*Task requirements*:
The entries that follow need to be printed exactly as they are, minus any pictures.

Data entries:
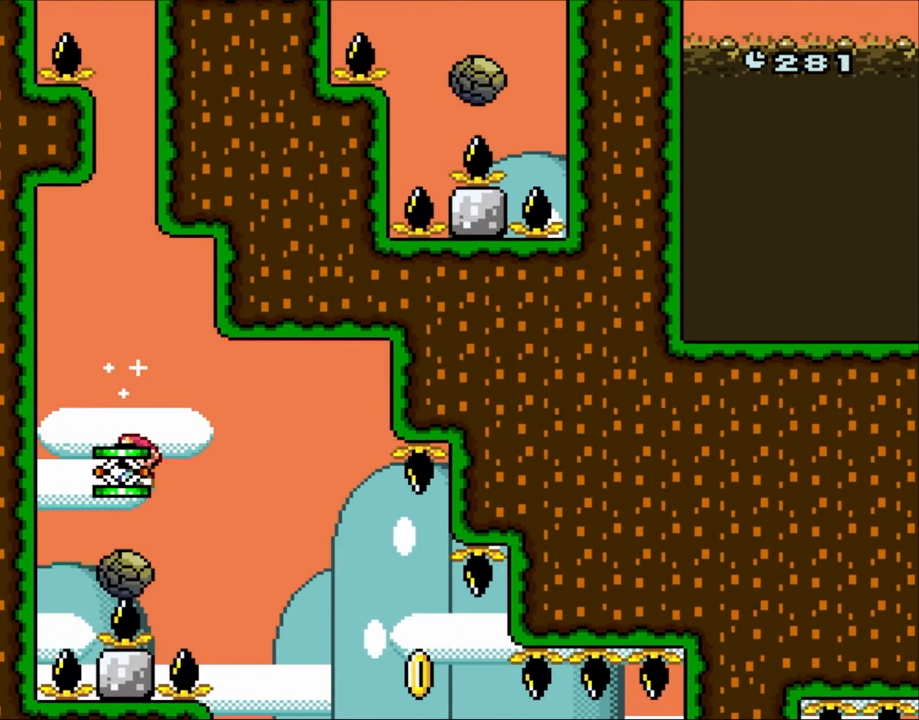
{"buttons": ["X", "DPAD_RIGHT"], "events": [[50, "DPAD_RIGHT", "down"], [133, "DPAD_RIGHT", "up"], [233, "DPAD_RIGHT", "down"]]}
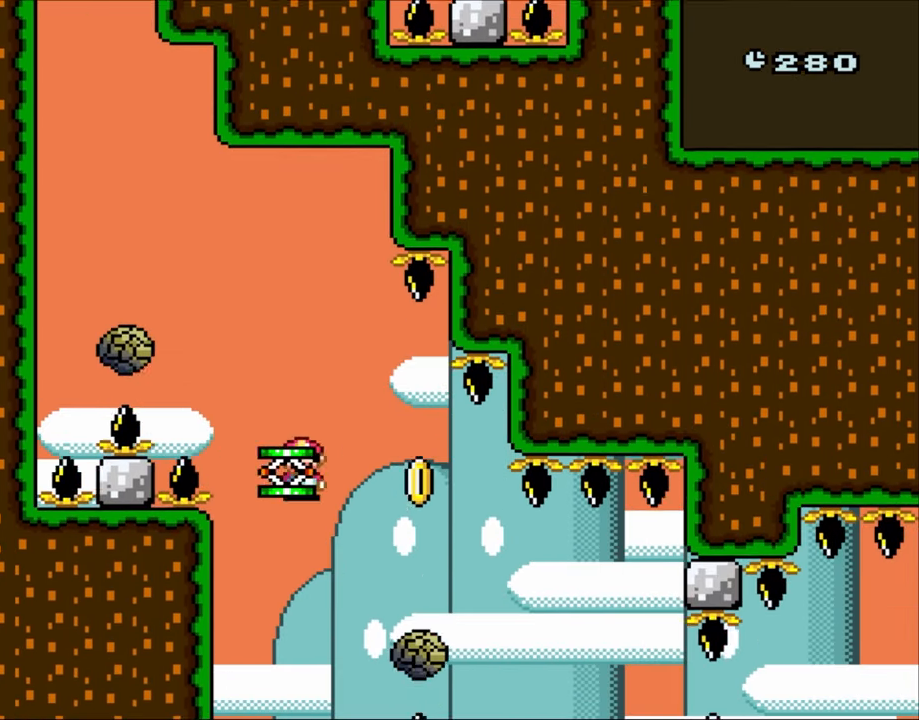
{"buttons": ["X", "DPAD_RIGHT"], "events": []}
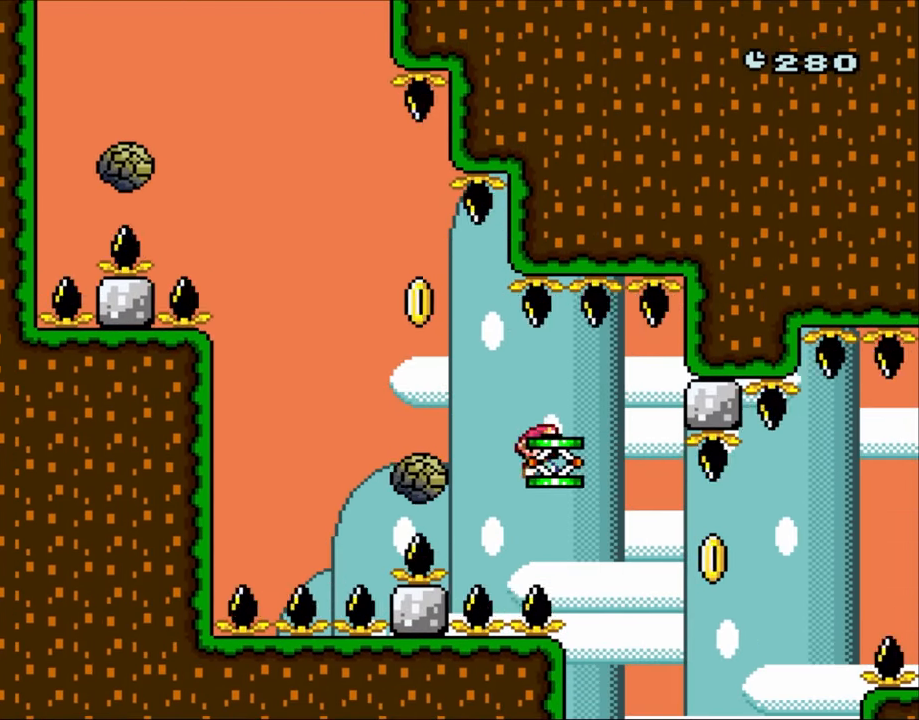
{"buttons": ["A", "X", "DPAD_RIGHT"], "events": [[333, "A", "down"]]}
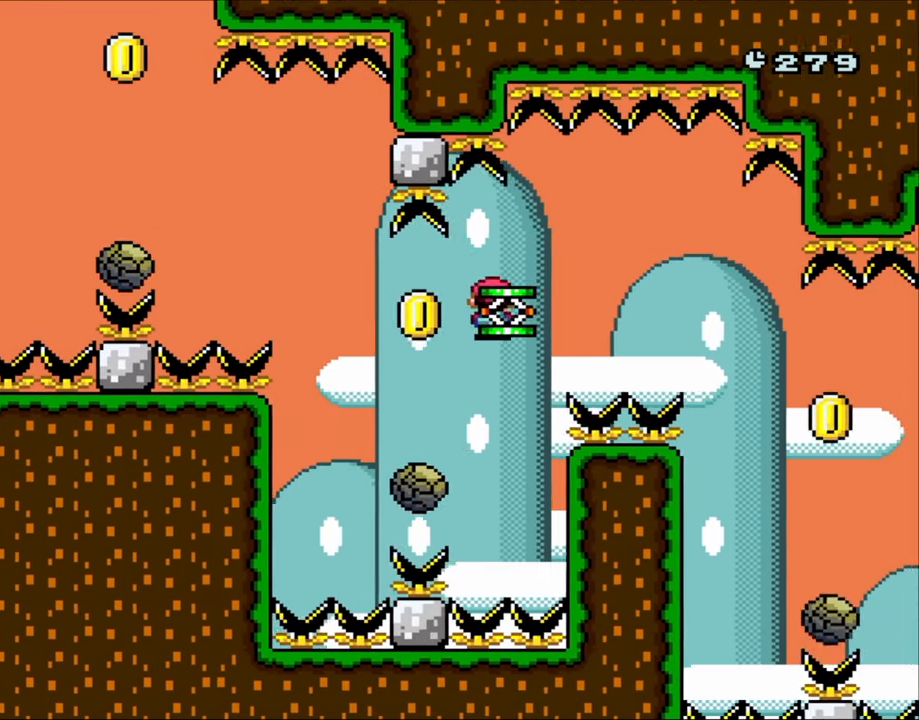
{"buttons": ["X", "DPAD_RIGHT"], "events": [[100, "A", "up"], [200, "A", "down"], [400, "A", "up"]]}
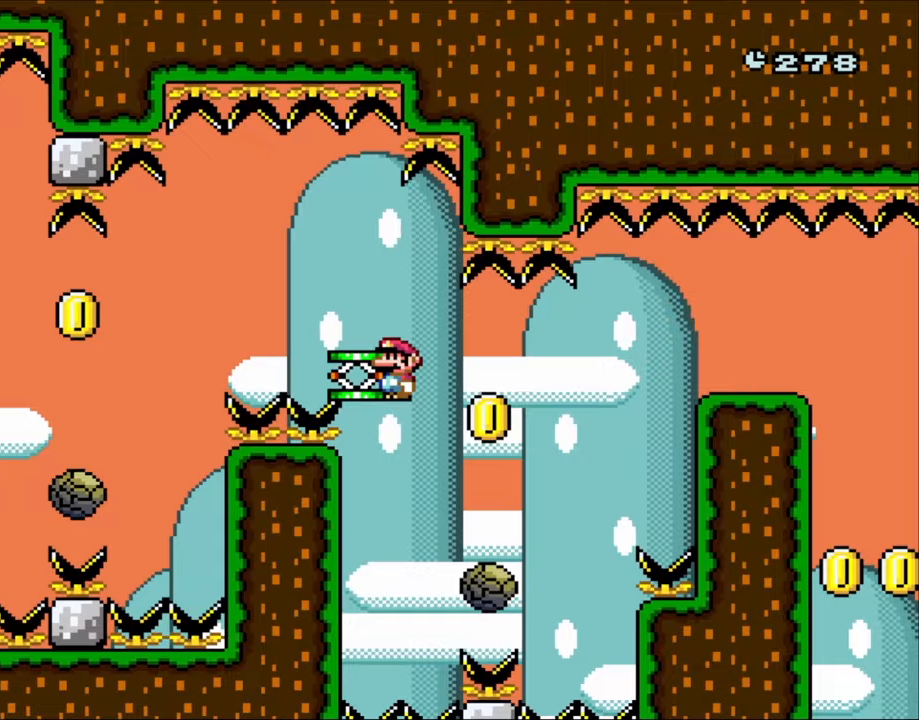
{"buttons": ["A", "X", "DPAD_RIGHT"], "events": [[133, "DPAD_RIGHT", "up"], [167, "DPAD_LEFT", "down"], [267, "A", "down"], [267, "DPAD_LEFT", "up"], [267, "DPAD_RIGHT", "down"]]}
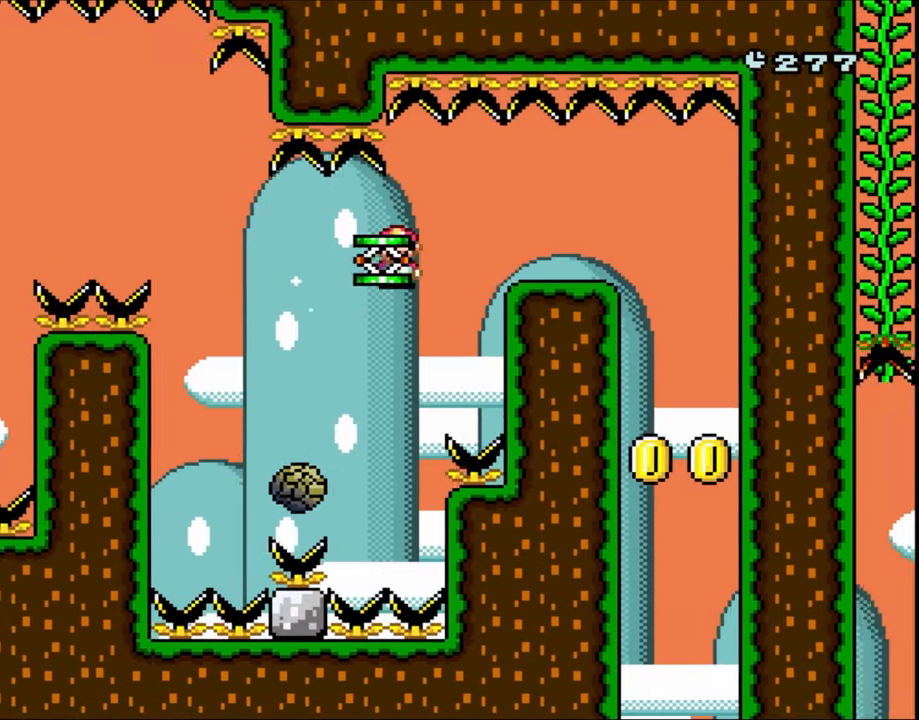
{"buttons": ["X", "DPAD_RIGHT"], "events": [[233, "A", "up"]]}
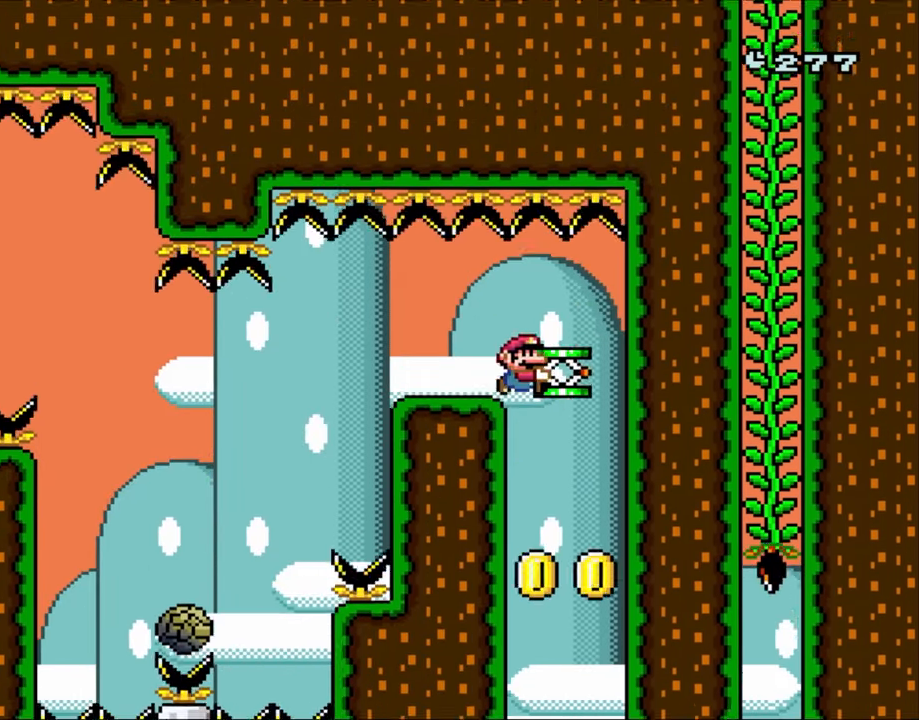
{"buttons": ["X"], "events": [[133, "DPAD_RIGHT", "up"], [133, "DPAD_UP", "down"], [167, "DPAD_LEFT", "down"], [167, "DPAD_UP", "up"], [367, "DPAD_LEFT", "up"]]}
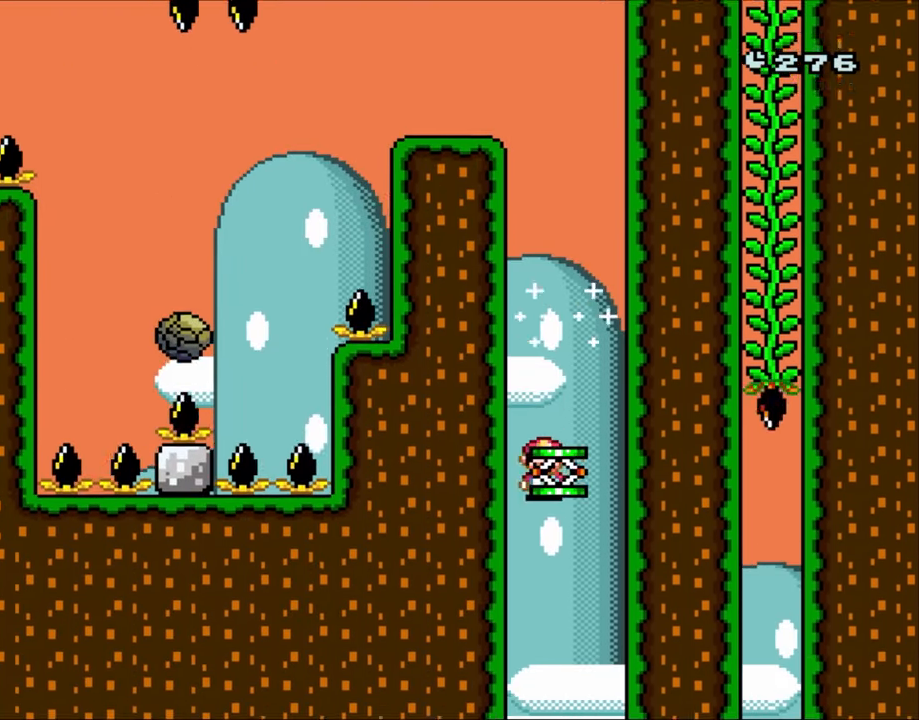
{"buttons": ["X", "DPAD_RIGHT"], "events": [[50, "DPAD_RIGHT", "down"], [167, "DPAD_RIGHT", "up"], [233, "DPAD_LEFT", "down"], [367, "DPAD_LEFT", "up"], [433, "DPAD_RIGHT", "down"]]}
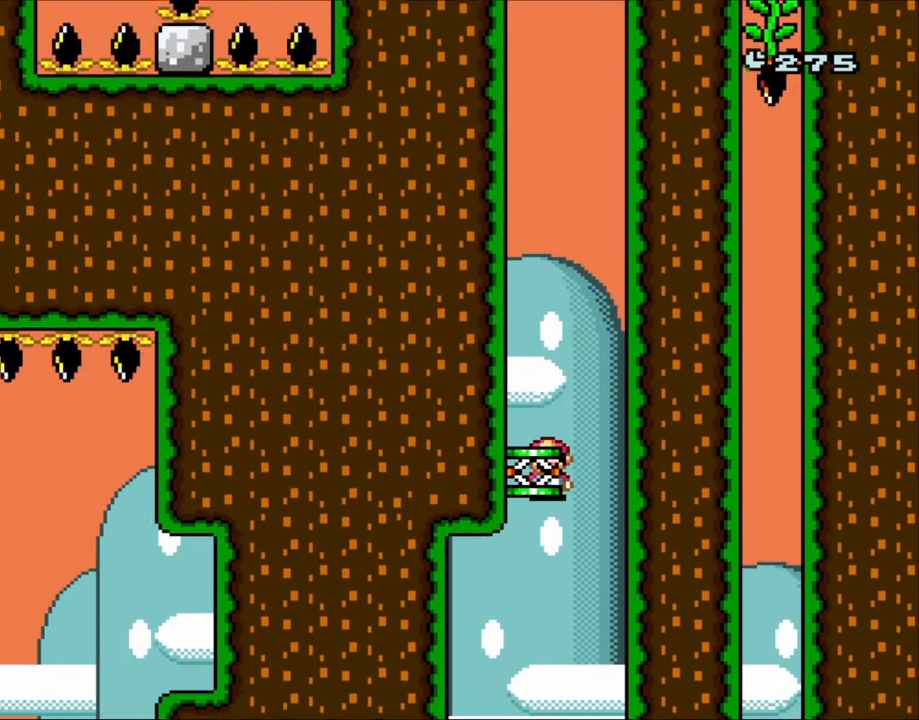
{"buttons": ["X", "DPAD_LEFT"], "events": [[50, "DPAD_LEFT", "down"], [50, "DPAD_RIGHT", "up"], [167, "DPAD_LEFT", "up"], [200, "DPAD_RIGHT", "down"], [333, "DPAD_LEFT", "down"], [333, "DPAD_RIGHT", "up"]]}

*Output of the task*:
{"buttons": ["X", "DPAD_RIGHT"], "events": [[50, "DPAD_RIGHT", "down"], [133, "DPAD_RIGHT", "up"], [233, "DPAD_RIGHT", "down"]]}
{"buttons": ["X", "DPAD_RIGHT"], "events": []}
{"buttons": ["A", "X", "DPAD_RIGHT"], "events": [[333, "A", "down"]]}
{"buttons": ["X", "DPAD_RIGHT"], "events": [[100, "A", "up"], [200, "A", "down"], [400, "A", "up"]]}
{"buttons": ["A", "X", "DPAD_RIGHT"], "events": [[133, "DPAD_RIGHT", "up"], [167, "DPAD_LEFT", "down"], [267, "A", "down"], [267, "DPAD_LEFT", "up"], [267, "DPAD_RIGHT", "down"]]}
{"buttons": ["X", "DPAD_RIGHT"], "events": [[233, "A", "up"]]}
{"buttons": ["X"], "events": [[133, "DPAD_RIGHT", "up"], [133, "DPAD_UP", "down"], [167, "DPAD_LEFT", "down"], [167, "DPAD_UP", "up"], [367, "DPAD_LEFT", "up"]]}
{"buttons": ["X", "DPAD_RIGHT"], "events": [[50, "DPAD_RIGHT", "down"], [167, "DPAD_RIGHT", "up"], [233, "DPAD_LEFT", "down"], [367, "DPAD_LEFT", "up"], [433, "DPAD_RIGHT", "down"]]}
{"buttons": ["X", "DPAD_LEFT"], "events": [[50, "DPAD_LEFT", "down"], [50, "DPAD_RIGHT", "up"], [167, "DPAD_LEFT", "up"], [200, "DPAD_RIGHT", "down"], [333, "DPAD_LEFT", "down"], [333, "DPAD_RIGHT", "up"]]}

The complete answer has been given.